• Exercise:
Retype the data below in full, keeping every character as it is.

• Data to use:
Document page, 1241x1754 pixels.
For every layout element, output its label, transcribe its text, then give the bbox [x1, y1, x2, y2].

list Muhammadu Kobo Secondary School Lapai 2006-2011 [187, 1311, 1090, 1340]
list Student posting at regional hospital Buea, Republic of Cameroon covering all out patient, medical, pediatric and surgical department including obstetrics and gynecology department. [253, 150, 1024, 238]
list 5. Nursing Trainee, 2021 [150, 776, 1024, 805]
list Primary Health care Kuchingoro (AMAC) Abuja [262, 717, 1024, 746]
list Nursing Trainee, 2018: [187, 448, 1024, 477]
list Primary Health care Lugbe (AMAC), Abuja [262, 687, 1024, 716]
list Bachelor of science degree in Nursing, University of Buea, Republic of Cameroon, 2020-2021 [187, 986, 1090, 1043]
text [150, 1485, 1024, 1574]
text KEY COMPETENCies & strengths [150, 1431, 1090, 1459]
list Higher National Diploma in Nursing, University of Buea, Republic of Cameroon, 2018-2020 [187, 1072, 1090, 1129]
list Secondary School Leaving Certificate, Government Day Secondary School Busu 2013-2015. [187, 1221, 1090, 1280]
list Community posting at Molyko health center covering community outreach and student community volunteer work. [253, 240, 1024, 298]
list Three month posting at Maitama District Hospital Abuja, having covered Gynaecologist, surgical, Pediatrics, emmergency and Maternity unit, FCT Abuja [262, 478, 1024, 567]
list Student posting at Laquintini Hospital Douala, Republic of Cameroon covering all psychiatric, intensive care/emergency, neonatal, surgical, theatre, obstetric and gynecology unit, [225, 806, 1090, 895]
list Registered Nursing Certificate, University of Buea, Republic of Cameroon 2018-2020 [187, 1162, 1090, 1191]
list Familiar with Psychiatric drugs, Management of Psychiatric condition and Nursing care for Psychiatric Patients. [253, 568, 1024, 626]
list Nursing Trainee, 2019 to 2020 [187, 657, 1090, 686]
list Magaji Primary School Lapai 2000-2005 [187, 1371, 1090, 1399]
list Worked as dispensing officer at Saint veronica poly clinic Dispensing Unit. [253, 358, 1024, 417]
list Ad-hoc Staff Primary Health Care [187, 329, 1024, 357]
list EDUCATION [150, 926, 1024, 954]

• Task solution:
Document page, 1241x1754 pixels.
For every layout element, output its label, transcribe its text, then give the bbox [x1, y1, x2, y2].

list Muhammadu Kobo Secondary School Lapai 2006-2011 [187, 1311, 1090, 1340]
list Student posting at regional hospital Buea, Republic of Cameroon covering all out patient, medical, pediatric and surgical department including obstetrics and gynecology department. [253, 150, 1024, 238]
list 5. Nursing Trainee, 2021 [150, 776, 1024, 805]
list Primary Health care Kuchingoro (AMAC) Abuja [262, 717, 1024, 746]
list Nursing Trainee, 2018: [187, 448, 1024, 477]
list Primary Health care Lugbe (AMAC), Abuja [262, 687, 1024, 716]
list Bachelor of science degree in Nursing, University of Buea, Republic of Cameroon, 2020-2021 [187, 986, 1090, 1043]
text [150, 1485, 1024, 1574]
text KEY COMPETENCies & strengths [150, 1431, 1090, 1459]
list Higher National Diploma in Nursing, University of Buea, Republic of Cameroon, 2018-2020 [187, 1072, 1090, 1129]
list Secondary School Leaving Certificate, Government Day Secondary School Busu 2013-2015. [187, 1221, 1090, 1280]
list Community posting at Molyko health center covering community outreach and student community volunteer work. [253, 240, 1024, 298]
list Three month posting at Maitama District Hospital Abuja, having covered Gynaecologist, surgical, Pediatrics, emmergency and Maternity unit, FCT Abuja [262, 478, 1024, 567]
list Student posting at Laquintini Hospital Douala, Republic of Cameroon covering all psychiatric, intensive care/emergency, neonatal, surgical, theatre, obstetric and gynecology unit, [225, 806, 1090, 895]
list Registered Nursing Certificate, University of Buea, Republic of Cameroon 2018-2020 [187, 1162, 1090, 1191]
list Familiar with Psychiatric drugs, Management of Psychiatric condition and Nursing care for Psychiatric Patients. [253, 568, 1024, 626]
list Nursing Trainee, 2019 to 2020 [187, 657, 1090, 686]
list Magaji Primary School Lapai 2000-2005 [187, 1371, 1090, 1399]
list Worked as dispensing officer at Saint veronica poly clinic Dispensing Unit. [253, 358, 1024, 417]
list Ad-hoc Staff Primary Health Care [187, 329, 1024, 357]
list EDUCATION [150, 926, 1024, 954]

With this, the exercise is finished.